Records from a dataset

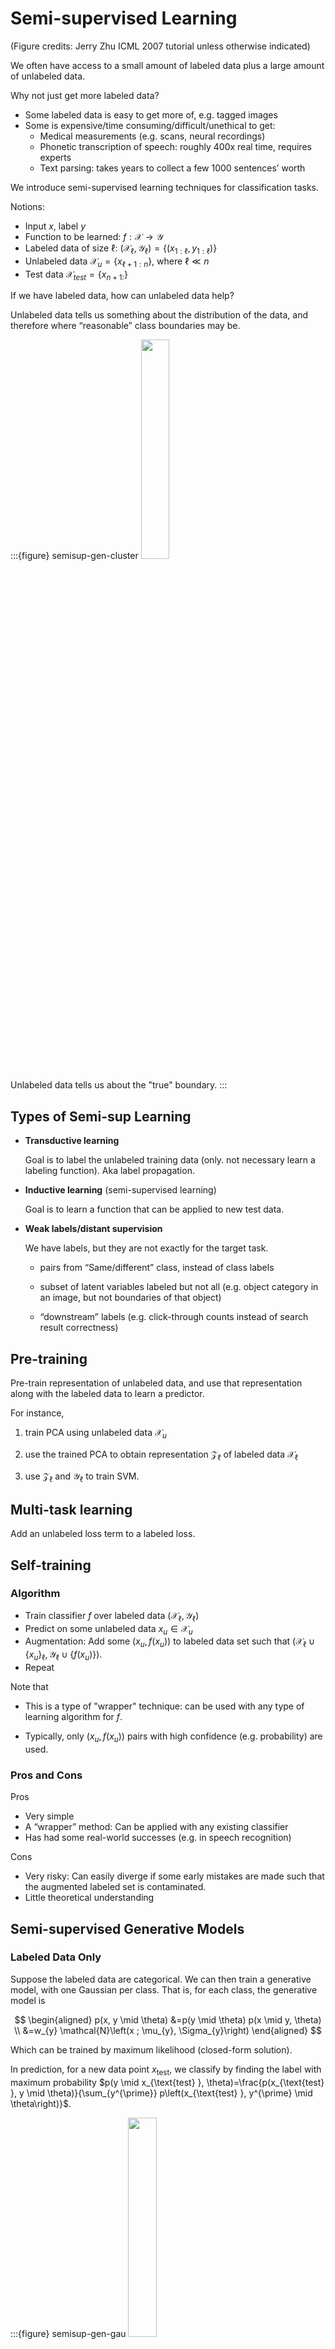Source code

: # Semi-supervised Learning

(Figure credits: Jerry Zhu ICML 2007 tutorial unless otherwise indicated)


We often have access to a small amount of labeled data plus a large amount of unlabeled data.

Why not just get more labeled data?
- Some labeled data is easy to get more of, e.g. tagged images
- Some is expensive/time consuming/difficult/unethical to get:
  - Medical measurements (e.g. scans, neural recordings)
  - Phonetic transcription of speech: roughly 400x real time, requires
experts
  - Text parsing: takes years to collect a few 1000 sentences’ worth

We introduce semi-supervised learning techniques for classification tasks.

Notions:

- Input $x$, label $y$
- Function to be learned: $f:\mathcal{X} \rightarrow \mathcal{Y}$
- Labeled data of size $\ell$: $(\mathcal{X}_\ell, \mathcal{Y}_\ell) = \left\{ (x_{1:\ell}, y_{1:\ell}) \right\}$
- Unlabeled data $\mathcal{X}_u = \left\{ x_{\ell + 1:n} \right\}$, where $\ell \ll n$
- Test data $\mathcal{X}_{test} = \left\{ x_{n+1:} \right\}$


If we have labeled data, how can unlabeled data help?

Unlabeled data tells us something about the distribution of the data, and therefore where “reasonable” class boundaries may be.

:::{figure} semisup-gen-cluster
<img src="../imgs/semisup-gen-cluster.png" width = "30%" alt=""/>

Unlabeled data tells us about the "true" boundary.
:::


## Types of Semi-sup Learning

- **Transductive learning**

  Goal is to label the unlabeled training data (only. not necessary learn a labeling function). Aka label propagation.

- **Inductive learning** (semi-supervised learning)

  Goal is to learn a function that can be applied to new test data.

- **Weak labels/distant supervision**

  We have labels, but they are not exactly for the target task.

  - pairs from “Same/different” class, instead of class labels

  - subset of latent variables labeled but not all (e.g. object category
in an image, but not boundaries of that object)

  - “downstream” labels (e.g. click-through counts instead of search
result correctness)


## Pre-training

Pre-train representation of unlabeled data, and use that representation along with the labeled data to learn a predictor.

For instance,

1. train PCA using unlabeled data $\mathcal{X}_u$

2. use the trained PCA to obtain representation $\mathcal{Z}_\ell$ of labeled data $\mathcal{X} _\ell$

3. use $\mathcal{Z}_\ell$ and $\mathcal{Y}_\ell$ to train SVM.

## Multi-task learning

Add an unlabeled loss term to a labeled loss.


## Self-training

### Algorithm

- Train classifier $f$ over labeled data $\left( \mathcal{X} _\ell, \mathcal{Y} _\ell \right)$
- Predict on some unlabeled data $x_u \in \mathcal{X}_u$
- Augmentation: Add some $(x_u, f(x_u))$ to labeled data set such that $\left( \mathcal{X}_\ell \cup \left\{ x_u \right\} _\ell, \mathcal{Y} _\ell \cup \left\{ f(x_u) \right\} \right)$.
- Repeat

Note that

- This is a type of "wrapper" technique: can be used with any type of learning algorithm for $f$.

- Typically, only $(x_u, f(x_u))$ pairs with high confidence (e.g. probability) are used.

### Pros and Cons

Pros

- Very simple
- A “wrapper” method: Can be applied with any existing classifier
- Has had some real-world successes (e.g. in speech recognition)

Cons

- Very risky: Can easily diverge if some early mistakes are made such that the augmented labeled set is contaminated.
- Little theoretical understanding


## Semi-supervised Generative Models

### Labeled Data Only

Suppose the labeled data are categorical. We can then train a generative model, with one Gaussian per class. That is, for each class, the generative model is

$$
\begin{aligned}
p(x, y \mid \theta) &=p(y \mid \theta) p(x \mid y, \theta) \\
&=w_{y} \mathcal{N}\left(x ; \mu_{y}, \Sigma_{y}\right)
\end{aligned}
$$

Which can be trained by maximum likelihood (closed-form solution).

In prediction, for a new data point $x_{\text{test} }$, we classify by finding the label with maximum probability $p(y \mid x_{\text{test} }, \theta)=\frac{p(x_{\text{test} }, y \mid \theta)}{\sum_{y^{\prime}} p\left(x_{\text{test} }, y^{\prime} \mid \theta\right)}$.

:::{figure} semisup-gen-gau
<img src="../imgs/semisup-gen-gau.png" width = "30%" alt=""/>

Train a Gaussian for each class
:::

### Available Unlabeled Data

Suppose now we have unlabeled data as below. Clearly, the classifier boundaries above are not accurate.

:::{figure} semisup-gen-cluster
<img src="../imgs/semisup-gen-cluster.png" width = "30%" alt=""/>

Labeled and unlabeled data.
:::

To improve it, we can do MLE using both labeled and unlabeled data. The joint log-likelihood is

$$
\begin{aligned}
\log p\left(\mathcal{X} _{\ell}, \mathcal{Y} _{\ell}, \mathcal{X} _{u} \mid \theta\right) &=\sum_{i=1}^{\ell} \log p\left(y_{i} \mid \theta\right) p\left(x_{i} \mid y_{i}, \theta\right) \\
&+\sum_{j=\ell+1}^{\ell+u} \log \left(\sum_{y} p(y \mid \theta) p\left(x_{j} \mid y, \theta\right)\right)
\end{aligned}
$$

where on RHS

- the first term is log-likelihood for labeled data
- the second term is log-likelihood for unlabeled data, assume it from mixtures Gaussian.

Now we have hidden variables (labels of $x_u$), so we can use EM. Same as EM for general Gaussian mixture learning, but some of the latent variables (component assignments) are hard labels while the rest are posteriors (as usual).

:::{figure} semisup-gen-comparison
<img src="../imgs/semisup-gen-comparison.png" width = "50%" alt=""/>

Comparison of fitted Gaussian with labeled data only (left) and both data (right).
:::

This method

- Can be applied to other generative models, e.g. hidden Markov models (speech, text, video, other time series)
- Amounts to doing EM for the appropriate model, **treating unseen labels as latent variables**.

### cf. Gaussian Mixtures

[Gaussian mixtures](../34-clustering-41-gaussian-mixtures) are clustering models. Given $\mathcal{X} _u$, and number of class, say $k$, then we can train Gaussian mixtures to learn $k$ distribution functions for $\mathcal{X} _u$. However, we don't know the **mapping** from cluster index to the class index -- given a new data point $x_{\text{test} }$, we cannot do classification.

Labeled data help to find such mapping.

### Pros and Cons

Semi-supervised generative models inherit many of the qualities of generative models

- If the model is a good fit to the data, can be very effective
- Provides an intuitive, clear probabilistic interpretation
- But, doesn’t work well if we don’t have an accurate generative model for the unlabeled data
- And, sometimes we’d rather classify with a non-generative model

## Cluster-then-label

Clustering techniques can be used for classification. Suppose there are $k$ categories. Algorithms are:

1. Cluster all labeled and unlabeled features $\mathcal{X} _\ell \cup \mathcal{X} _u$ to $k$ clusters.

2. For each proposed cluster, we need to find a mapping to the true class. One greedy method is to find the majority label in that cluster.

This makes fewer assumptions about the data distribution (unlike generative models), but also more unstable.


## Graph-based Algorithms

Some data don't fit simple generative models, and more complex generative models are hard to learn. We can use graph-based algorithms. Here we introduce a label propagation algorithm via random walk.

:::{figure} semisup-gb-data
<img src="../imgs/semisup-gb-data.png" width = "30%" alt=""/>

An example of graph-based labeled and unlabeled data.
:::

Like graph-based dimensionality reduction methods, we create an induced graph from the data set. Assume binary data. The algorithm is

1. Start from any node $i$ and walk to node $j$ with probability $\frac{w_{ij}}{\sum _{k \in N(i)} w_{ik}}$
1. Repeat until walk to a labeled node
1. Repeat many times, and the probability of hitting a label-1 node is regarded as the posterior probability of class 1 for node $i$.

Another method to compute this probability value is

1. Initialize $f(x_i)=y_i$ for labeled nodes, and 0 for unlabeled nodes
2. For all unlabeled nodes $i$, update $f(x_{i})=\frac{\sum_{j \in N(i)} w_{i j} f\left(x_{j}\right)}{\sum_{j \in N(i)} w_{i j}}$. Repeat until convergence.

Essentially, at each iteration, we take the weighted average over the neighbors.

The $f(\cdot)$ values can alternatively be computed via an eigenproblem on the graph Laplacian.

### Pros and Cons

Pros

- Better than graph-based cluster-then-label method since it consider labels into the loss function.


Cons

- Transductive method, no out-of-sample prediction.
- Some original labels might be wrong, or we might be dealing with outliers

Sols:

- Allow labeled points to be “relabeled” with some penalty
- Define a kernel that approximates the graph similarity
- Taken together, these extensions are referred to as "manifold regularization"

For more details, see Zhu's tutorial.

## Multi-view Algorithms: Co-Training

[Blum & Mitchell 1998]


The feature vector can be naturally split into two views $x = [x^{(1)} x^{(2)}]$. E.g., $x^{(1)}=$ image pixels, $x^{(2)} =$ text description. We train two classifiers, one for each view. The idea is: The two classifiers “supervise” each other; when one is unconfident, hopefully the other one is.

### Assumptions

- $x^{(1)}$ or $x^{(2)}$ alone suffices for good classification, given enough data

- $x^{(1)}$ and $x^{(2)}$ are **independent** given the class label

:::{figure} semisup-co-training
<img src="../imgs/semisup-co-training.png" width = "50%" alt=""/>

Two views, each suffices for good classification, and independent of each other given the class label
:::

### Algorithm

- Train two classifiers, $f^{(1)}$ from $(\mathcal{X} ^{(1)}_\ell,\mathcal{Y} _\ell)$ and $f^{(2)}$ from $(\mathcal{X} ^{(2)},\mathcal{Y} _\ell)$.
- Classify two views of $\mathcal{X} _u$ with each $f^{(i)}$ separately
- Add the $k$ most-confident $(x_u,f^{(1)}(x_u))$ pairs to $f^{(2)}$’s labeled data
- Add the $k$ most-confident $(x_u,f^{(2)}(x_u))$ pairs to $f^{(1)}$’s labeled data
- Repeat

### Variants

- Co-EM: Add all unlabeled data at each step, not just the top k, with some probability based on the confidence

- Create multiple random (fake) feature splits (features are relevant but redundant)

- Generalized multi-view
  - No feature split at all
  - Just train multiple classifiers of different types
  - Classify the unlabeled data with all of the classifiers
  - Add majority vote label

### Pros and Cons

Advantage

- Wrapper method: Can be wrapped around any existing classifier and learning algorithm
- If the assumptions holds, it works very well
- Has theoretical proof

Disadvantages

- The assumptions are not often satisfied

## Others

Semi-supervised variants of specific methods

e.g. semi-supervised SVM (S3VM)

## [EXERCISE REQUIREMENTS]
Lines from the entries that contain the string "trained" must be found and copied.

## [YOUR RESPONSE]
2. use the trained PCA to obtain representation $\mathcal{Z}_\ell$ of labeled data $\mathcal{X} _\ell$
Which can be trained by maximum likelihood (closed-form solution).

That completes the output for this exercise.